City Notes: October 9

IDF orphans come together in Succot camp.

Claude Lanzmann (photo credit: Wikimedia Commons)
Claude Lanzmann
(photo credit: Wikimedia Commons)
NORTH
Some 200 IDF orphans from across the country attended Camp Otzma over the holiday, hiking, swimming, kayaking the Jordan River and toasting marshmallows.
The children were brought together in the North to share their stories and begin the path to healing after losing a parent in fighting for Israel.
Due to an influx of orphans from last year’s Operation Protective Edge, the IDF Widows and Orphans Organization opened its Succot camp to children as young as five. Until now the organization has run three annual camps – on Succot, Hanukka and Passover – for children aged eight to18, with six- to seven- year-olds joining for a limited program; this time, younger children were incorporated into the full fourday overnight camp.
“The Otzma camps enable the children to feel like children again, without being judged or watched by others,” said IDFWO chairwoman Nava Shoham-Solan, who lost her husband in the Lebanon War, becoming a single mother to two young children. “They can play, sing, joke and even cry with people that understand them and their unique background.”
CENTER
Netanya promenade honors Claude Lanzmann
Netanya, a city many French speakers call home, honored French filmmaker Claude Lanzmann, naming a section of the southern promenade after him at a ceremony late last month. Mayor Miriam Feirberg said the decision was made in appreciation of the director’s “important work to perpetuate the history of the Jewish nation, with an emphasis on the evils of the Holocaust.” The area of the promenade that was chosen is located next to Beit Yad Lebanim, where a monument marking the victory of the Red Army over Nazi Germany stands.
The event, at the initiative of Ambassador to France Yossi Gal, was held in the presence of French ambassador Patrick Maisonnave and Prof. Moti Neiger, dean of Netanya Academic College’s communications school. Graduate students’ documentaries inspired by Lanzmann films were screened.
Feirberg personally invited Lanzmann to live in Netanya.
Police uncover Rishon Lezion drug lab
Rishon Lezion police arrested four people after finding hundreds of marijuana plants along with cash, fertilizer and drugs in a city apartment. Three of the suspects were given remand extensions.

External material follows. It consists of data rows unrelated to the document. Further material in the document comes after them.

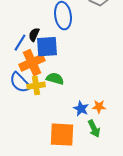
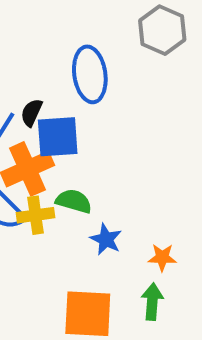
blue star: (81, 109) -> (106, 239), moved
green arrow: (94, 129) -> (152, 302), turned -150

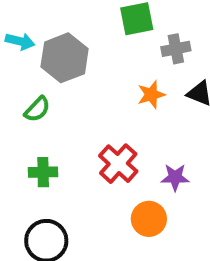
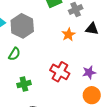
orange circle: (149, 219) -> (92, 95), moved

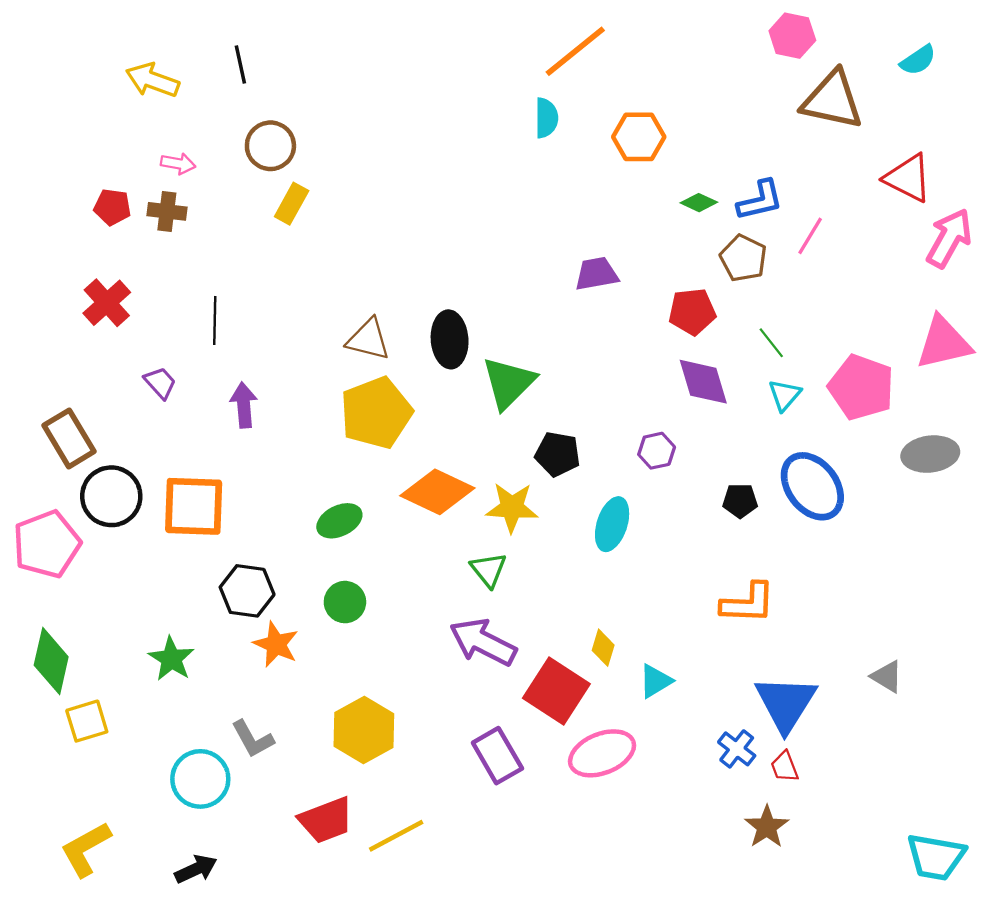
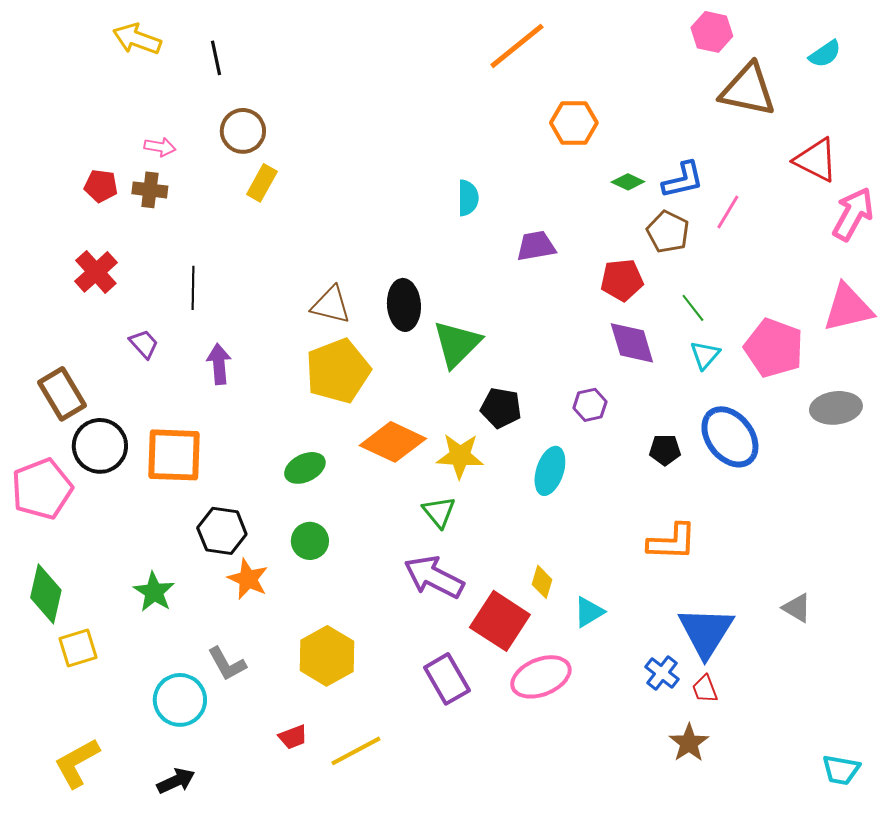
yellow arrow: (152, 80) -> (137, 39), moved
cyan semicircle: (546, 118) -> (468, 198), moved
red trapezoid: (326, 820) -> (293, 737), size x0.6
cyan trapezoid: (936, 857) -> (841, 770), size x0.7

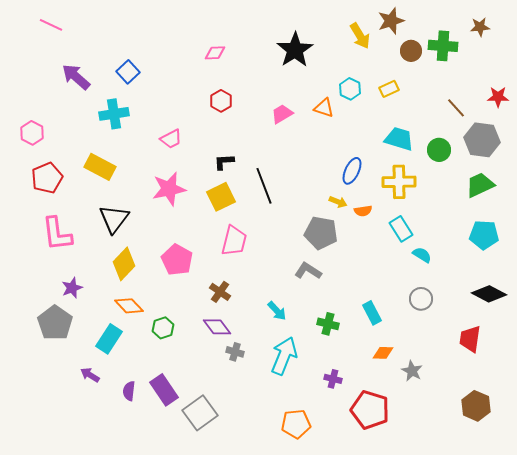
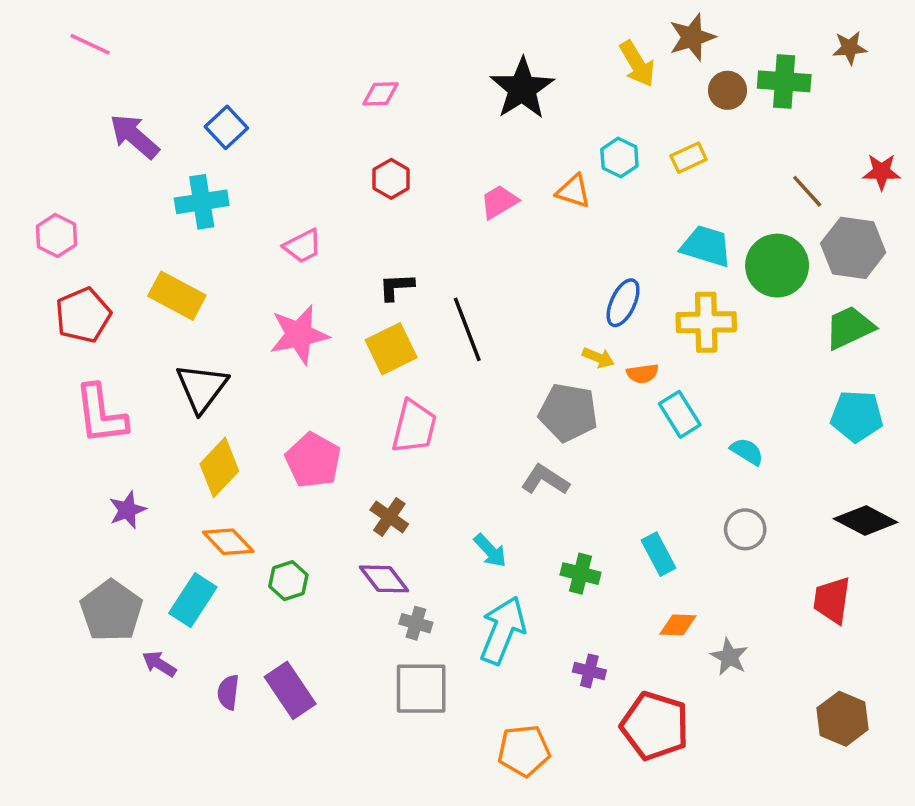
green circle: (439, 150) -> (777, 266), size x1.5
cyan rectangle: (401, 229) -> (680, 414), moved
gray pentagon: (55, 323) -> (111, 611), moved
gray square: (200, 413) -> (421, 689), moved, turned 36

Two others were arrested after police found another apartment with a drug-related hydro lab; they were also expected to be brought for remand extensions.
SOUTH
President’s ‘traveling succa’ lands in Yeroham
President Reuven Rivlin continued a tradition he began last year – the “traveling presidential succa” – and last week made his way to Yeroham with his tabernacle.
There, he was greeted by mayor Michael Biton and visited various succot around the city, also hosting hundreds of residents in his own succa and listening to songs by kindergarten-age children.
Rivlin began his succa tour in the city’s innovation center, where he surveyed a robotics display, presented by students who won an international robotics competition.
From there, the president went to a “designers’ succa,” where creators showed him samples of “Made in Yeroham” products. Other hosts included educators, “techies,” environmentalists and youth activists.
Rivlin’s introduction of the traveling succa tradition is in addition to the longstanding custom in which the president holds an open house at Beit Hanassi, his official residence, during one or two days of Hol Hamoed.
Man killed, 2 severely injured in Ashdod-area crash
A 62-year-old man was killed and two other people were injured in an accident on Road 3711 near Azrikam in the Ashdod area last week – involving a head-on crash between two trucks, one of which was towing a car.
Magen David Adom paramedics pronounced the man dead on the scene and treated the two other injured.
One man, about 25, was taken to Ashkelon’s Barzilai Medical Center; another man, about 22, was brought to Rehovot’s Kaplan Medical Center.